Anecdote: “One pound of uranium is worth about three million pounds of coal or oil,” James Lovelock shoveled to his audience in support of nuclear. It isn’t a conventional stance for an environmentalist. The interest of innovators is never in convention, but in truth. And the truth can hurt, often ridiculed before accepted. Working with NASA on a Mars mission in 1961, Lovelock was disappointed in his biology colleagues looking for life. “They didn’t have any understanding of what they should be looking for.” He was given two days to build something better. “It suddenly came to me: all you have to do is analyze the atmosphere of Mars,” he recalled 42 years later. That’s all – obvious, except to the brilliant professionals who were trying to solve the problem. These insights led to his most enduring contribution – the Gaia Theory. Gaia claimed that evolution depends on the “tightly coupled dance” of living things and stuff. Stuff like rocks and dirt. Things we do to stuff matters too. The theory was dismantled, flying in the face of natural selection. The establishment would not have it. So, Lovelock built a model – named Daisyworld – to prove the point. And it stuck. His study extended to environmentalism. Ethical living is a joke.
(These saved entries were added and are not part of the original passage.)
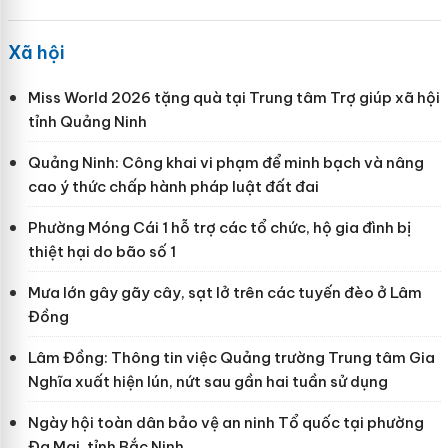
Xã hội
Miss World 2026 tặng quà tại Trung tâm Trợ giúp xã hội
tỉnh Quảng Ninh
Quảng Ninh: Công khai vi phạm để minh bạch và nâng
cao ý thức chấp hành pháp luật đất đai
Phường Móng Cái 1 hỗ trợ các tổ chức, hộ gia đình bị
thiệt hại do bão số 1
Mưa lớn gây gãy cây, sạt lở trên các tuyến đèo ở Lâm
Đồng
Lâm Đồng: Thông tin việc Quảng trường Trung tâm Gia
Nghĩa xuất hiện lún, nứt sau gần hai tuần sử dụng
Ngày hội toàn dân bảo vệ an ninh Tổ quốc tại phường
Đa Mai, tỉnh Bắc Ninh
Humans are not intelligent stewards of the Earth. Nuclear power is the only green solution. Even in darkness, Lovelock saw light. “If there were a nuclear war, and humanity were wiped out, the Earth would breathe a sigh of relief.” Anyone can be an innovator. It does not require privilege, education, or genius. It demands unbridled optimism. Optimism fosters confidence that the outcomes, even when unexpected, will be worth the effort. Optimistic innovation is not happiness or satisfaction. If anything, it is a burden. “I think the chemical-physical type of humanity has had its time. The biological won’t necessarily vanish, but it will be of less fundamental importance. [The future species] capacity for thinking will be 10,000 times, at least, faster than ours. I don’t have doubts about survival.” Lovelock’s last big prediction, observed at the age of 100.
Good luck out there,
Head of Research
One River Asset Management
Disclaimer: All characters and events contained herein are entirely fictional. Even those things that appear based on real people and actual events are products of the author’s imagination. Any similarity is merely coincidental. The numbers are unreliable. The statistics too. Consequently, this message does not contain any investment recommendation, advice, or solicitation of any sort for any product, fund or service. The views expressed are strictly those of the author, even if often times they are not actually views held by the author, or directly contradict those views genuinely held by the author. And the views may certainly differ from those of any firm or person that the author may advise, converse with, or otherwise be associated with. Lastly, any inappropriate language, innuendo or dark humor contained herein is not specifically intended to offend the reader. And besides, nothing could possibly be more offensive than the real-life actions of the inept policy makers, corrupt elected leaders and short, paranoid dictators who infest our little planet. Yet we suffer their indignities every day. Oh yeah, past performance is not indicative of future returns.